Отечество тогда не так кренится

в мозгу — и смысл существованья есть.


Есть некий толк тогда в лесоповале

среди болотных, чуть замерзших вод...

Жаль, Александр Васильич, не бывали!

Примерно как Альпийский Ваш поход.



Тюбинген


Маттиасу Якобсу


1


В пивной, где Гегель с кружкой пива

горланил, яблоку упасть

претит. История криклива —

пускай и выдохлась как страсть.

Пусть даже кончилась. Но гама

и дыма хватит на сто лет

(и долго будет Фукияма

перед Фуко держать ответ).



2


Но городок — как на картинке.

Тут — замок, рынок. Там — река.

Средневековые пластинки

такие кружатся пока.

Разрушили — восстановили.

(Есть ось — поэтому легко.)

И крест готический на шпиле

плевал на ваше рококо.



3


Здесь Гёльдерлинова веранда

нас приглашает обозреть

пейзаж, для утлого таланта

нуждой оставленный на треть

столетья: лишь речонку эту

и видел (мутная вода),

пока совсем не канул в Лету —

и стал бессмертным навсегда.





С арабского


А.


Говорят, живет еще — в Каире,

пестуя свой страх...

Плеч и лядвий слаще в целом мире

не было.
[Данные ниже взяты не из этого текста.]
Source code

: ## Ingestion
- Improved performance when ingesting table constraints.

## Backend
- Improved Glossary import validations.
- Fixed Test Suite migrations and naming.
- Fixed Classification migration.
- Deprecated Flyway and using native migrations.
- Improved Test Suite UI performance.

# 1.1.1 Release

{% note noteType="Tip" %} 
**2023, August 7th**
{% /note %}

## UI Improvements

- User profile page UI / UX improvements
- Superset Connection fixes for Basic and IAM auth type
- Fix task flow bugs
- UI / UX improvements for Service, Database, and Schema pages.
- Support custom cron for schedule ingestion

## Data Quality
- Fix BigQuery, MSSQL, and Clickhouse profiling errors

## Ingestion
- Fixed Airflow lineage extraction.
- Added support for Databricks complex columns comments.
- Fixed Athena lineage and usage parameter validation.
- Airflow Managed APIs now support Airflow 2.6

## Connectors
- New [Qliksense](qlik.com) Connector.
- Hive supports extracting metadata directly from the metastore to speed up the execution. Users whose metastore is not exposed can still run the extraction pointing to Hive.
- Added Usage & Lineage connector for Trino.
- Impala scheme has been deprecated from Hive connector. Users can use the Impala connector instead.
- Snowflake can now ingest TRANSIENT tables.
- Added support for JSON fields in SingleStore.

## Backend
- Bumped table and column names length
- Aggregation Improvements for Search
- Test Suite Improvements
Аллах


милосерден, но мольбы бессильны

прежний рай вернуть.

Только сон земной да червь могильный

знают верный путь.


Невозможно самому Пророку

(Славимый, прости!)

до ему положенного сроку

возродиться во плоти.


Остается — как бы в назиданье

будущим векам —

возвести прекраснейшее зданье,

дивный храм


(даже лучше — в букве, а не в камне;

так верней),

дабы содрогнулись: как горька мне

жизнь в разлуке с ней —


с сумасшедшей молодостью нашей,

с красотой —

некогда журчавшей полной чашей,

а теперь пустой.




Баллада


Баллада — <...> эпическое произведение фантастического содержания <...>.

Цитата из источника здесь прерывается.